Now, YOU may be a replacement in a show and not be dealing with this particular trigger, but it could look like something else. Maybe you’re replacing someone who you think is prettier than you or thinner than you or more educated than you, and your narrative becomes “I’m not attractive enough” or “I’m not skinny enough” or “I’m not trained enough”…being a replacement will bring up all the insecurities you have. BUT it is an opportunity to practice radical self-love and to trust that the people who made the decision to cast you in this show knew what they were doing. 

Once I got through rehearsals and we were on the road, my next hurdle was trying to “fit in” with the cast. I am an extrovert and like to think that I am easy to talk to and get along with. However, being the only new person in a cast that is very close proved to be another mind-game. I would say it proved to be harder than it looked, but the truth is that (once again) it was all in my head. I was constantly telling myself that I didn’t fit in or that they missed the original actor. Plus, we lived alone in our apartments, so it was easy to isolate myself. The good news is that I did a lot of self-care, but the annoying news is that it took me a while to feel like a part of the cast, and I think if I had been willing to be more uncomfortable early on, I would have felt closer to everyone and therefore more a part of the show. 

Since we know that this experience was ultimately great, let’s talk about some of the good things! Yes, it was really hard, but I believe that things that aren’t hard aren’t worth doing. I want to continue to move forward in my career and my life, and putting myself in challenging situations makes me stronger and helps me grow. 

The pros:

I proved that I can learn a really complex show in 2 weeks!!! That’s awesome.

I not only met some of the most incredible actors I’ve ever seen, but I became friends and colleagues with them.

I am a part of a show that not only changes lives but changed MY life. I’m in it! I still can’t believe it!

I now know what touring a show is like, and I know what I can and cannot put up with (touring is hard y’all).

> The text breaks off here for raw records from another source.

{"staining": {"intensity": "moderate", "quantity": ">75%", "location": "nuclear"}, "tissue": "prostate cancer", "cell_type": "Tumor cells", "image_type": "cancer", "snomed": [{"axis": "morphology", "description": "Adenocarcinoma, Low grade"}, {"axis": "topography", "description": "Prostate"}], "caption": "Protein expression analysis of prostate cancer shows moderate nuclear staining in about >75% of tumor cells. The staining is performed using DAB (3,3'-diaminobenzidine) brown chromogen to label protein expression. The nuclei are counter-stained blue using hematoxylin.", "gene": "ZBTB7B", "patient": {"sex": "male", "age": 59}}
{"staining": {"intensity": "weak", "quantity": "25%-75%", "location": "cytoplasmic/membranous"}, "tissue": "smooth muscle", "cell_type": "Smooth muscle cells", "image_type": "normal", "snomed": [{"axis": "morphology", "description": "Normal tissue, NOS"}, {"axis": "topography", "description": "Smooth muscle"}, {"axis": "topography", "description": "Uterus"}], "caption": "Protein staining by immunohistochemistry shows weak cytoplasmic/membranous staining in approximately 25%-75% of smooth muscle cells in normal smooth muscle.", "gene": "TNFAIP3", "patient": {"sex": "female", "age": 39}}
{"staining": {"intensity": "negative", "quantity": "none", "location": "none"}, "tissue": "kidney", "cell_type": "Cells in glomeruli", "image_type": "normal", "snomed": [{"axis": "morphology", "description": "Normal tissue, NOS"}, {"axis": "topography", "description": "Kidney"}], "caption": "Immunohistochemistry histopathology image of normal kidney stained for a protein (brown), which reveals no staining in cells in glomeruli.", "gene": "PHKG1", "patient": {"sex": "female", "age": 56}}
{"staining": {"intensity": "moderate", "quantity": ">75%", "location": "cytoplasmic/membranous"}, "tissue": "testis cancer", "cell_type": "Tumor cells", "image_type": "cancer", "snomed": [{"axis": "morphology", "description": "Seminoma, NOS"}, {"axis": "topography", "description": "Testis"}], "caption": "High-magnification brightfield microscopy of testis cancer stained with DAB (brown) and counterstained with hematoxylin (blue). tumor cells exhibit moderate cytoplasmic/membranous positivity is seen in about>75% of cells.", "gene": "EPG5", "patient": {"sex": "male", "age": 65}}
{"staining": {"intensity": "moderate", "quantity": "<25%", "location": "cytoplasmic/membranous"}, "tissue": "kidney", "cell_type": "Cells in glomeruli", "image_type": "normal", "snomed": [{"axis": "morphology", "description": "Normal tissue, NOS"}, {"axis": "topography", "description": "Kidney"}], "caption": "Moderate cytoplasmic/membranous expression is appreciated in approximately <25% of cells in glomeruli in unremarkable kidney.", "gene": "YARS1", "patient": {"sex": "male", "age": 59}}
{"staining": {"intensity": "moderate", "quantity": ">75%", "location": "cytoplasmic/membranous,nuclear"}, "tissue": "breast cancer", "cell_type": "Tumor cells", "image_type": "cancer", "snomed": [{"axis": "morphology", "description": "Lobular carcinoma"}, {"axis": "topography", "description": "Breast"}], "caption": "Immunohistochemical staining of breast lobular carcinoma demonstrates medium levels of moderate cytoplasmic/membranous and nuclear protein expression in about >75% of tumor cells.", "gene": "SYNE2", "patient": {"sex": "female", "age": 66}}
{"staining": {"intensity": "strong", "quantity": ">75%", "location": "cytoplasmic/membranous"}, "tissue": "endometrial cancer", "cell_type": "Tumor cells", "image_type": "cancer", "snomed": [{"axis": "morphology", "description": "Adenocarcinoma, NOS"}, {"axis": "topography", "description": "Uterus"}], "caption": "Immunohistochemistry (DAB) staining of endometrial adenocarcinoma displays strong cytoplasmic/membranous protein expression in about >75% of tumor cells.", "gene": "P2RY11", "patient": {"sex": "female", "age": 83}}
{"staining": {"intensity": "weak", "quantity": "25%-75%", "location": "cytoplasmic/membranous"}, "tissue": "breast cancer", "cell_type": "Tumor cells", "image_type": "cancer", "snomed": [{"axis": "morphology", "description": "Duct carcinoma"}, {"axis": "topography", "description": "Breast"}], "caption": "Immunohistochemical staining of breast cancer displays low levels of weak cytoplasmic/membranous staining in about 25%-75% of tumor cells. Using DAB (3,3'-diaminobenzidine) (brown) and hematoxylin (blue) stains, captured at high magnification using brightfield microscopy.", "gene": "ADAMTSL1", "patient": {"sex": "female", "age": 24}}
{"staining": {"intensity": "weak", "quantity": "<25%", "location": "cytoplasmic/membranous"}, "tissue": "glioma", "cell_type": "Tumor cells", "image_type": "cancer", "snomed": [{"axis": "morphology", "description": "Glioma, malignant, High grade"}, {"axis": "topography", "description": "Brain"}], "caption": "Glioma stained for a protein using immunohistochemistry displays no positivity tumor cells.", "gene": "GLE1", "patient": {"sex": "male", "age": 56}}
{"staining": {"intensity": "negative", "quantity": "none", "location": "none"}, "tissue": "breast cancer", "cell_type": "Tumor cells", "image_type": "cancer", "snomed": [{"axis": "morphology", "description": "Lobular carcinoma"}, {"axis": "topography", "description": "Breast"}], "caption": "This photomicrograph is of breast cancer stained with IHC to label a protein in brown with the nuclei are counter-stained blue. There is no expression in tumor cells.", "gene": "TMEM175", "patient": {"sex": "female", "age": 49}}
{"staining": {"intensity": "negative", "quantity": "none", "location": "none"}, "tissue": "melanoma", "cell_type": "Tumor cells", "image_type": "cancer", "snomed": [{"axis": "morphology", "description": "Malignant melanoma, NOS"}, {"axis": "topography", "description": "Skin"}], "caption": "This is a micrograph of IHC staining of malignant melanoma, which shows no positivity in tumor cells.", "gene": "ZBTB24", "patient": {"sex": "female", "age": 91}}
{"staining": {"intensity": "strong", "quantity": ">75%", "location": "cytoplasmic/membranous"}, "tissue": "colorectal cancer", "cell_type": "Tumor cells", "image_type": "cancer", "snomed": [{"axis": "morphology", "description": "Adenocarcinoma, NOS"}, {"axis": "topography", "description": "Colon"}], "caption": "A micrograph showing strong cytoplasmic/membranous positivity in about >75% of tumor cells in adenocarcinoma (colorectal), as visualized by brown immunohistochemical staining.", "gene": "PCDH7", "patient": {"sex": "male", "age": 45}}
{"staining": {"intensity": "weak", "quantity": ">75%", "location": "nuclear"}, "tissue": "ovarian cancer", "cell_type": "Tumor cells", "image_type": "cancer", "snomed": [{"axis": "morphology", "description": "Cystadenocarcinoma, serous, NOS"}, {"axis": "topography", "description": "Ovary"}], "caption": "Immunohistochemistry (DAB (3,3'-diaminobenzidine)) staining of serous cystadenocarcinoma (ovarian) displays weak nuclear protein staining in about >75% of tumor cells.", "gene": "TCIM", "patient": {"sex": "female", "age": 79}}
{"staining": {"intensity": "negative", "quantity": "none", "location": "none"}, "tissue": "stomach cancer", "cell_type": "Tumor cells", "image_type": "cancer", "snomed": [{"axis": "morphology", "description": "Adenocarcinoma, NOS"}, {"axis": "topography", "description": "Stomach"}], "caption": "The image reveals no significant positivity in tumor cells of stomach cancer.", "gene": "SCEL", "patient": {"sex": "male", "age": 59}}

I worked at some theaters that I have always wanted to work in and got to explore cities that I’ve always wanted to explore.

I got to learn how I deal with hard things and figure out how to show up more fully for myself.

Being freaked out brought me closer to those that I love who helped me through it.

I really am so grateful for everything this process brought me. Let’s recap, shall we? What Nemuna learned from being a replacement: 

  1. Work really hard for the things you want, and then continue to work hard once you get them. 
  2. Being the only replacement in a show will bring up intense imposter syndrome but remember that you wouldn’t be there if it wasn’t meant for you.
  3. You are enough. Your authentic self is all you need. 
  4. Don’t try to be what the other person was. Bring your own magic to it. 
  5. Don’t isolate yourself from fear of being rejected.
  6. Be grateful every day. Write down 3 things you’re grateful for. Every day. 
  7. Talk to your therapist so they can help give you the tools you need.
  8. Don’t have a therapist? Get one. 
  9. Lean on your loved ones when you need support and reassurance. 
  10. Go get a drink or dinner with your cast even if it scares you. Let them see you. Let them get to know you.
  11. Remember that doing exciting, challenging things is the only way to push yourself forward. Don’t let fear keep you in one place.
  12. Write down all the things that were good at the end of the process. 
  13. Do it again! 

I am a better person for being in this show and for everything unfolding the way it did. One of the best things about being a replacement is that I got to experience seeing the show and I got to experience doing the show. I mean, how lucky can one gal be?